TASK BRIEF
Give all the entries below again, changing each "common name" to "vernacular name" and leaving every other word as it is.

EXERCISE MATERIALS

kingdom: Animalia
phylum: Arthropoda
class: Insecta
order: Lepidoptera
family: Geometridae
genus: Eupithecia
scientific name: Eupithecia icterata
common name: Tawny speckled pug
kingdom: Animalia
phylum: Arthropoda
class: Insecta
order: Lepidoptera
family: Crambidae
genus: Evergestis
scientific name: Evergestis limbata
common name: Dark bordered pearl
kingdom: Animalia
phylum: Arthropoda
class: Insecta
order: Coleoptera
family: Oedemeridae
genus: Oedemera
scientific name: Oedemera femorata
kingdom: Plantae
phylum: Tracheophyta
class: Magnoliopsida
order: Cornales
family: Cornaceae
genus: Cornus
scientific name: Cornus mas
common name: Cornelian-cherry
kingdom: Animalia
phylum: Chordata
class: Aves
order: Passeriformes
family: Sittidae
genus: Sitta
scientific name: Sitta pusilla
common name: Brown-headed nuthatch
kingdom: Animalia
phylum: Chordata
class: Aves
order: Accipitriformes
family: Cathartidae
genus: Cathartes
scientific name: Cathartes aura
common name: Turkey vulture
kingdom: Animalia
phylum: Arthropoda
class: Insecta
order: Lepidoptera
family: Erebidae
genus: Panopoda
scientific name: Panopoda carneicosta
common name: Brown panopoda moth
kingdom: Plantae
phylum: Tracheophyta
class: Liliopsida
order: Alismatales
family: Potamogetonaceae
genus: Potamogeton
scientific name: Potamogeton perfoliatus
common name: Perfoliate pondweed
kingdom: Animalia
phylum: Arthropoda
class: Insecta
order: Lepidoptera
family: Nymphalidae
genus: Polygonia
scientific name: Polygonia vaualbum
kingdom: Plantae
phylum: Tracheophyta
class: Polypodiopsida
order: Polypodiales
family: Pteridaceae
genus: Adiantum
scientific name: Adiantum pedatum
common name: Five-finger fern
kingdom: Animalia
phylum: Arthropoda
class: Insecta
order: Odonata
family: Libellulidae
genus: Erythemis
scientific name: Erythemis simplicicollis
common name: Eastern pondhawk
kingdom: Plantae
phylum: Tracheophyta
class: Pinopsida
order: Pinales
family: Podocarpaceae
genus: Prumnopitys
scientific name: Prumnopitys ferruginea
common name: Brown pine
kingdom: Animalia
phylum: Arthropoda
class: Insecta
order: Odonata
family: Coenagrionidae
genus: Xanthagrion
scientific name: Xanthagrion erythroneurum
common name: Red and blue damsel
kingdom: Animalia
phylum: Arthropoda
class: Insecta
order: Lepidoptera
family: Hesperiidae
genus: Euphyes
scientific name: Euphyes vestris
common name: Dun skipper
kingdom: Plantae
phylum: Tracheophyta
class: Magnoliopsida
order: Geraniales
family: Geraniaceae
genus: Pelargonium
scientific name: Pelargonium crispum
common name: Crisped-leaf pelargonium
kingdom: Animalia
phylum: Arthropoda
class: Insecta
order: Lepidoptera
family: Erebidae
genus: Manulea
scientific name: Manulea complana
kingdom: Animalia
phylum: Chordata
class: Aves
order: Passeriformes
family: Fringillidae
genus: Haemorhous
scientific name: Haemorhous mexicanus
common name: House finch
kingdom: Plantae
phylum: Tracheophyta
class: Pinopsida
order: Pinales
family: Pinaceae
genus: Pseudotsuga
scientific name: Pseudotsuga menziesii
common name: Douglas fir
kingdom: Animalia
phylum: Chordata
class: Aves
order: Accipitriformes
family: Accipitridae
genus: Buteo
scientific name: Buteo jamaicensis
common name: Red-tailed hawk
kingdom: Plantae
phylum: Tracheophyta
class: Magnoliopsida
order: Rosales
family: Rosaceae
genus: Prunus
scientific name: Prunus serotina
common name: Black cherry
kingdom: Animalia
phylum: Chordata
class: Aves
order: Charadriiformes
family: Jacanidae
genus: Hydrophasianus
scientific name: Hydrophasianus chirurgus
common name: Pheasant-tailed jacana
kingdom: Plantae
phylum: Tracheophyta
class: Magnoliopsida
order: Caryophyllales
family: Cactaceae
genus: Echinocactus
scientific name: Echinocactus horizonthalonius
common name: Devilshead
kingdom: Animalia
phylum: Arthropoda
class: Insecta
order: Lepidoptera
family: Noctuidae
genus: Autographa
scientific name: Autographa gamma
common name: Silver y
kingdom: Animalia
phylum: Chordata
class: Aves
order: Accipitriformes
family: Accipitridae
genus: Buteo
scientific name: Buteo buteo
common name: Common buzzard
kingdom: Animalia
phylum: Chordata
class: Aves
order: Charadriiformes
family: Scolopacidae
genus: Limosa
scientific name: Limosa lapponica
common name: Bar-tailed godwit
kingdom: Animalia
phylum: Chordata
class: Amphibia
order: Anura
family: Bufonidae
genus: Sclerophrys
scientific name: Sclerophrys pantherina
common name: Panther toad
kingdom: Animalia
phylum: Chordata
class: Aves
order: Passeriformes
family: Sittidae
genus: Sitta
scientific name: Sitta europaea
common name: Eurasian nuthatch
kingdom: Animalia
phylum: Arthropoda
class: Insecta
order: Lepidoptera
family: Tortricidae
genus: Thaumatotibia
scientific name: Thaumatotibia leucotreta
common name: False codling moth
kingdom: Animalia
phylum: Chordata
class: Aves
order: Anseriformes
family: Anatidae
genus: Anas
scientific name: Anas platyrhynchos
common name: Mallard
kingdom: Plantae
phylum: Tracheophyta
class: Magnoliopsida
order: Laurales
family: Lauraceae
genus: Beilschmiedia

FULL RESPONSE
kingdom: Animalia
phylum: Arthropoda
class: Insecta
order: Lepidoptera
family: Geometridae
genus: Eupithecia
scientific name: Eupithecia icterata
vernacular name: Tawny speckled pug
kingdom: Animalia
phylum: Arthropoda
class: Insecta
order: Lepidoptera
family: Crambidae
genus: Evergestis
scientific name: Evergestis limbata
vernacular name: Dark bordered pearl
kingdom: Animalia
phylum: Arthropoda
class: Insecta
order: Coleoptera
family: Oedemeridae
genus: Oedemera
scientific name: Oedemera femorata
kingdom: Plantae
phylum: Tracheophyta
class: Magnoliopsida
order: Cornales
family: Cornaceae
genus: Cornus
scientific name: Cornus mas
vernacular name: Cornelian-cherry
kingdom: Animalia
phylum: Chordata
class: Aves
order: Passeriformes
family: Sittidae
genus: Sitta
scientific name: Sitta pusilla
vernacular name: Brown-headed nuthatch
kingdom: Animalia
phylum: Chordata
class: Aves
order: Accipitriformes
family: Cathartidae
genus: Cathartes
scientific name: Cathartes aura
vernacular name: Turkey vulture
kingdom: Animalia
phylum: Arthropoda
class: Insecta
order: Lepidoptera
family: Erebidae
genus: Panopoda
scientific name: Panopoda carneicosta
vernacular name: Brown panopoda moth
kingdom: Plantae
phylum: Tracheophyta
class: Liliopsida
order: Alismatales
family: Potamogetonaceae
genus: Potamogeton
scientific name: Potamogeton perfoliatus
vernacular name: Perfoliate pondweed
kingdom: Animalia
phylum: Arthropoda
class: Insecta
order: Lepidoptera
family: Nymphalidae
genus: Polygonia
scientific name: Polygonia vaualbum
kingdom: Plantae
phylum: Tracheophyta
class: Polypodiopsida
order: Polypodiales
family: Pteridaceae
genus: Adiantum
scientific name: Adiantum pedatum
vernacular name: Five-finger fern
kingdom: Animalia
phylum: Arthropoda
class: Insecta
order: Odonata
family: Libellulidae
genus: Erythemis
scientific name: Erythemis simplicicollis
vernacular name: Eastern pondhawk
kingdom: Plantae
phylum: Tracheophyta
class: Pinopsida
order: Pinales
family: Podocarpaceae
genus: Prumnopitys
scientific name: Prumnopitys ferruginea
vernacular name: Brown pine
kingdom: Animalia
phylum: Arthropoda
class: Insecta
order: Odonata
family: Coenagrionidae
genus: Xanthagrion
scientific name: Xanthagrion erythroneurum
vernacular name: Red and blue damsel
kingdom: Animalia
phylum: Arthropoda
class: Insecta
order: Lepidoptera
family: Hesperiidae
genus: Euphyes
scientific name: Euphyes vestris
vernacular name: Dun skipper
kingdom: Plantae
phylum: Tracheophyta
class: Magnoliopsida
order: Geraniales
family: Geraniaceae
genus: Pelargonium
scientific name: Pelargonium crispum
vernacular name: Crisped-leaf pelargonium
kingdom: Animalia
phylum: Arthropoda
class: Insecta
order: Lepidoptera
family: Erebidae
genus: Manulea
scientific name: Manulea complana
kingdom: Animalia
phylum: Chordata
class: Aves
order: Passeriformes
family: Fringillidae
genus: Haemorhous
scientific name: Haemorhous mexicanus
vernacular name: House finch
kingdom: Plantae
phylum: Tracheophyta
class: Pinopsida
order: Pinales
family: Pinaceae
genus: Pseudotsuga
scientific name: Pseudotsuga menziesii
vernacular name: Douglas fir
kingdom: Animalia
phylum: Chordata
class: Aves
order: Accipitriformes
family: Accipitridae
genus: Buteo
scientific name: Buteo jamaicensis
vernacular name: Red-tailed hawk
kingdom: Plantae
phylum: Tracheophyta
class: Magnoliopsida
order: Rosales
family: Rosaceae
genus: Prunus
scientific name: Prunus serotina
vernacular name: Black cherry
kingdom: Animalia
phylum: Chordata
class: Aves
order: Charadriiformes
family: Jacanidae
genus: Hydrophasianus
scientific name: Hydrophasianus chirurgus
vernacular name: Pheasant-tailed jacana
kingdom: Plantae
phylum: Tracheophyta
class: Magnoliopsida
order: Caryophyllales
family: Cactaceae
genus: Echinocactus
scientific name: Echinocactus horizonthalonius
vernacular name: Devilshead
kingdom: Animalia
phylum: Arthropoda
class: Insecta
order: Lepidoptera
family: Noctuidae
genus: Autographa
scientific name: Autographa gamma
vernacular name: Silver y
kingdom: Animalia
phylum: Chordata
class: Aves
order: Accipitriformes
family: Accipitridae
genus: Buteo
scientific name: Buteo buteo
vernacular name: Common buzzard
kingdom: Animalia
phylum: Chordata
class: Aves
order: Charadriiformes
family: Scolopacidae
genus: Limosa
scientific name: Limosa lapponica
vernacular name: Bar-tailed godwit
kingdom: Animalia
phylum: Chordata
class: Amphibia
order: Anura
family: Bufonidae
genus: Sclerophrys
scientific name: Sclerophrys pantherina
vernacular name: Panther toad
kingdom: Animalia
phylum: Chordata
class: Aves
order: Passeriformes
family: Sittidae
genus: Sitta
scientific name: Sitta europaea
vernacular name: Eurasian nuthatch
kingdom: Animalia
phylum: Arthropoda
class: Insecta
order: Lepidoptera
family: Tortricidae
genus: Thaumatotibia
scientific name: Thaumatotibia leucotreta
vernacular name: False codling moth
kingdom: Animalia
phylum: Chordata
class: Aves
order: Anseriformes
family: Anatidae
genus: Anas
scientific name: Anas platyrhynchos
vernacular name: Mallard
kingdom: Plantae
phylum: Tracheophyta
class: Magnoliopsida
order: Laurales
family: Lauraceae
genus: Beilschmiedia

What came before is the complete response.